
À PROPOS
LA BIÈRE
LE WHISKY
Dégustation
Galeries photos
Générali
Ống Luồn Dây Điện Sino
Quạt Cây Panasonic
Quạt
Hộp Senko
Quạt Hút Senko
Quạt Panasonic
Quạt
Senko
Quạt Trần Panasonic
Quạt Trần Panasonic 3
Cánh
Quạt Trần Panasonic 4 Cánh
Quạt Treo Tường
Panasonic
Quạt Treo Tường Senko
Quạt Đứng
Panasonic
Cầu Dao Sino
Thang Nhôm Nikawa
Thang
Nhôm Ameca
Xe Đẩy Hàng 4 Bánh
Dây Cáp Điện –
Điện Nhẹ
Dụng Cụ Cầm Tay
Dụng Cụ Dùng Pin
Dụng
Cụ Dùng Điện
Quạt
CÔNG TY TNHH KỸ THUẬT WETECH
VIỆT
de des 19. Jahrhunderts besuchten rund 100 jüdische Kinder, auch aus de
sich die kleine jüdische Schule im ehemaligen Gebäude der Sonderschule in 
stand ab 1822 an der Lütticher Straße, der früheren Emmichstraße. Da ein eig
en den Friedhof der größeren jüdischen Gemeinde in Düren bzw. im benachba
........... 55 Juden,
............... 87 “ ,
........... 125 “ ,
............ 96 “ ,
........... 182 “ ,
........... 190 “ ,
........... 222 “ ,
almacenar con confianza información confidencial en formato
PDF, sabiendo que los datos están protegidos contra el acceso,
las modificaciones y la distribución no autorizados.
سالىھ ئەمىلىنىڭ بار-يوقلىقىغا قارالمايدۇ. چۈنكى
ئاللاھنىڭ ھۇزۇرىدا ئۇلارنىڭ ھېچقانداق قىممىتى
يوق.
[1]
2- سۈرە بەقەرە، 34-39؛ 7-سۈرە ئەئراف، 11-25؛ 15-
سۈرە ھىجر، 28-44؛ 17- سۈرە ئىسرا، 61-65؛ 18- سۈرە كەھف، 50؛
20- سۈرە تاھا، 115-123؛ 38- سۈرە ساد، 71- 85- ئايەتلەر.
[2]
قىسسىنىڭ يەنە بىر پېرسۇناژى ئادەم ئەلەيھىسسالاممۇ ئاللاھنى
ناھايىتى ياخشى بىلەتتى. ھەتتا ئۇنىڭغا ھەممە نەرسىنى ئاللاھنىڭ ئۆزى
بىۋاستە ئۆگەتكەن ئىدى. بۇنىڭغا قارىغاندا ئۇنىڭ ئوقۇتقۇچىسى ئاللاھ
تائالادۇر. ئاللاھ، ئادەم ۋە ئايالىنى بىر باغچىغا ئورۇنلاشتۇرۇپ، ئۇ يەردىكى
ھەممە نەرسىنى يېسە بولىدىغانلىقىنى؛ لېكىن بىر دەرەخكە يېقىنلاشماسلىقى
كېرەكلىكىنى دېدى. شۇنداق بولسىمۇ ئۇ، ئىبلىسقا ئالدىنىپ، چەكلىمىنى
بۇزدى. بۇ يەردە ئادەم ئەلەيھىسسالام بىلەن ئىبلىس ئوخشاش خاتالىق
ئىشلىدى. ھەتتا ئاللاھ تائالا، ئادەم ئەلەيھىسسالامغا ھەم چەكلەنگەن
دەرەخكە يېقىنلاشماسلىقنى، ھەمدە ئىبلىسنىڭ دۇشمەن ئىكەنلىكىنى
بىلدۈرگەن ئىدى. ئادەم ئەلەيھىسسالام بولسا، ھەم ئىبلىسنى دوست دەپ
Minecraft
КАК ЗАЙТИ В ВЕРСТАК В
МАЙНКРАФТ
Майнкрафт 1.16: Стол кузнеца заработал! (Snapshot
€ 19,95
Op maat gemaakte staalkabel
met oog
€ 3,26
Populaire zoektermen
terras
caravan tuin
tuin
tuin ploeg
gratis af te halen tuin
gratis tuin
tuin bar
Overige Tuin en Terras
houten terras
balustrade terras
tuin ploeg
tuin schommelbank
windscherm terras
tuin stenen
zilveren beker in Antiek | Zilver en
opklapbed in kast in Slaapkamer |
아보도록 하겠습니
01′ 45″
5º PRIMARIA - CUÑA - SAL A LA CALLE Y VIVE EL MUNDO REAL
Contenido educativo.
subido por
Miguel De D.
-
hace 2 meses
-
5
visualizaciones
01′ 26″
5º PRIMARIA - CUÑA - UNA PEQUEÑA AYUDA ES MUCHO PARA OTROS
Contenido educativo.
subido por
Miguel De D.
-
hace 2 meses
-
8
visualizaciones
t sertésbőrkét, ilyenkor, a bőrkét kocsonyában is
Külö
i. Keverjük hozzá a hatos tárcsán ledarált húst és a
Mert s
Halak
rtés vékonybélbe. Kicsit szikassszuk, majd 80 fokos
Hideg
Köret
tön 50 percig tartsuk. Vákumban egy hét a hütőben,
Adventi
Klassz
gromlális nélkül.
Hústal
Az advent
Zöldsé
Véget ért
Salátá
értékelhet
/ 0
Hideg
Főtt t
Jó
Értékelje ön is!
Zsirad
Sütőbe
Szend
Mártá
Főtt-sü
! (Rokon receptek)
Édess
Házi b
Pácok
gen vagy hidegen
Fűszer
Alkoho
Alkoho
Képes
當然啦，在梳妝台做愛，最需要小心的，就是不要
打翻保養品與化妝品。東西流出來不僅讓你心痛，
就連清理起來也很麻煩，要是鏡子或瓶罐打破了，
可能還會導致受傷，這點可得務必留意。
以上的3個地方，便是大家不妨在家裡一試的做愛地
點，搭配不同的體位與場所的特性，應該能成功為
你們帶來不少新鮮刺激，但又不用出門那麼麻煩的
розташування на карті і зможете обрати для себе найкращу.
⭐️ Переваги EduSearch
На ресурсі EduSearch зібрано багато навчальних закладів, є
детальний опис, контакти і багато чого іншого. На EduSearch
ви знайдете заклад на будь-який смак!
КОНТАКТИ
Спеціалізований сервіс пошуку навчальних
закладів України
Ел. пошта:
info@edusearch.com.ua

....................

* Required action
Transcribe the data in full, keeping every character.

* Completed exercise

À PROPOS
LA BIÈRE
LE WHISKY
Dégustation
Galeries photos
Générali
Ống Luồn Dây Điện Sino
Quạt Cây Panasonic
Quạt
Hộp Senko
Quạt Hút Senko
Quạt Panasonic
Quạt
Senko
Quạt Trần Panasonic
Quạt Trần Panasonic 3
Cánh
Quạt Trần Panasonic 4 Cánh
Quạt Treo Tường
Panasonic
Quạt Treo Tường Senko
Quạt Đứng
Panasonic
Cầu Dao Sino
Thang Nhôm Nikawa
Thang
Nhôm Ameca
Xe Đẩy Hàng 4 Bánh
Dây Cáp Điện –
Điện Nhẹ
Dụng Cụ Cầm Tay
Dụng Cụ Dùng Pin
Dụng
Cụ Dùng Điện
Quạt
CÔNG TY TNHH KỸ THUẬT WETECH
VIỆT
de des 19. Jahrhunderts besuchten rund 100 jüdische Kinder, auch aus de
sich die kleine jüdische Schule im ehemaligen Gebäude der Sonderschule in 
stand ab 1822 an der Lütticher Straße, der früheren Emmichstraße. Da ein eig
en den Friedhof der größeren jüdischen Gemeinde in Düren bzw. im benachba
........... 55 Juden,
............... 87 “ ,
........... 125 “ ,
............ 96 “ ,
........... 182 “ ,
........... 190 “ ,
........... 222 “ ,
almacenar con confianza información confidencial en formato
PDF, sabiendo que los datos están protegidos contra el acceso,
las modificaciones y la distribución no autorizados.
سالىھ ئەمىلىنىڭ بار-يوقلىقىغا قارالمايدۇ. چۈنكى
ئاللاھنىڭ ھۇزۇرىدا ئۇلارنىڭ ھېچقانداق قىممىتى
يوق.
[1]
2- سۈرە بەقەرە، 34-39؛ 7-سۈرە ئەئراف، 11-25؛ 15-
سۈرە ھىجر، 28-44؛ 17- سۈرە ئىسرا، 61-65؛ 18- سۈرە كەھف، 50؛
20- سۈرە تاھا، 115-123؛ 38- سۈرە ساد، 71- 85- ئايەتلەر.
[2]
قىسسىنىڭ يەنە بىر پېرسۇناژى ئادەم ئەلەيھىسسالاممۇ ئاللاھنى
ناھايىتى ياخشى بىلەتتى. ھەتتا ئۇنىڭغا ھەممە نەرسىنى ئاللاھنىڭ ئۆزى
بىۋاستە ئۆگەتكەن ئىدى. بۇنىڭغا قارىغاندا ئۇنىڭ ئوقۇتقۇچىسى ئاللاھ
تائالادۇر. ئاللاھ، ئادەم ۋە ئايالىنى بىر باغچىغا ئورۇنلاشتۇرۇپ، ئۇ يەردىكى
ھەممە نەرسىنى يېسە بولىدىغانلىقىنى؛ لېكىن بىر دەرەخكە يېقىنلاشماسلىقى
كېرەكلىكىنى دېدى. شۇنداق بولسىمۇ ئۇ، ئىبلىسقا ئالدىنىپ، چەكلىمىنى
بۇزدى. بۇ يەردە ئادەم ئەلەيھىسسالام بىلەن ئىبلىس ئوخشاش خاتالىق
ئىشلىدى. ھەتتا ئاللاھ تائالا، ئادەم ئەلەيھىسسالامغا ھەم چەكلەنگەن
دەرەخكە يېقىنلاشماسلىقنى، ھەمدە ئىبلىسنىڭ دۇشمەن ئىكەنلىكىنى
بىلدۈرگەن ئىدى. ئادەم ئەلەيھىسسالام بولسا، ھەم ئىبلىسنى دوست دەپ
Minecraft
КАК ЗАЙТИ В ВЕРСТАК В
МАЙНКРАФТ
Майнкрафт 1.16: Стол кузнеца заработал! (Snapshot
€ 19,95
Op maat gemaakte staalkabel
met oog
€ 3,26
Populaire zoektermen
terras
caravan tuin
tuin
tuin ploeg
gratis af te halen tuin
gratis tuin
tuin bar
Overige Tuin en Terras
houten terras
balustrade terras
tuin ploeg
tuin schommelbank
windscherm terras
tuin stenen
zilveren beker in Antiek | Zilver en
opklapbed in kast in Slaapkamer |
아보도록 하겠습니
01′ 45″
5º PRIMARIA - CUÑA - SAL A LA CALLE Y VIVE EL MUNDO REAL
Contenido educativo.
subido por
Miguel De D.
-
hace 2 meses
-
5
visualizaciones
01′ 26″
5º PRIMARIA - CUÑA - UNA PEQUEÑA AYUDA ES MUCHO PARA OTROS
Contenido educativo.
subido por
Miguel De D.
-
hace 2 meses
-
8
visualizaciones
t sertésbőrkét, ilyenkor, a bőrkét kocsonyában is
Külö
i. Keverjük hozzá a hatos tárcsán ledarált húst és a
Mert s
Halak
rtés vékonybélbe. Kicsit szikassszuk, majd 80 fokos
Hideg
Köret
tön 50 percig tartsuk. Vákumban egy hét a hütőben,
Adventi
Klassz
gromlális nélkül.
Hústal
Az advent
Zöldsé
Véget ért
Salátá
értékelhet
/ 0
Hideg
Főtt t
Jó
Értékelje ön is!
Zsirad
Sütőbe
Szend
Mártá
Főtt-sü
! (Rokon receptek)
Édess
Házi b
Pácok
gen vagy hidegen
Fűszer
Alkoho
Alkoho
Képes
當然啦，在梳妝台做愛，最需要小心的，就是不要
打翻保養品與化妝品。東西流出來不僅讓你心痛，
就連清理起來也很麻煩，要是鏡子或瓶罐打破了，
可能還會導致受傷，這點可得務必留意。
以上的3個地方，便是大家不妨在家裡一試的做愛地
點，搭配不同的體位與場所的特性，應該能成功為
你們帶來不少新鮮刺激，但又不用出門那麼麻煩的
розташування на карті і зможете обрати для себе найкращу.
⭐️ Переваги EduSearch
На ресурсі EduSearch зібрано багато навчальних закладів, є
детальний опис, контакти і багато чого іншого. На EduSearch
ви знайдете заклад на будь-який смак!
КОНТАКТИ
Спеціалізований сервіс пошуку навчальних
закладів України
Ел. пошта:
info@edusearch.com.ua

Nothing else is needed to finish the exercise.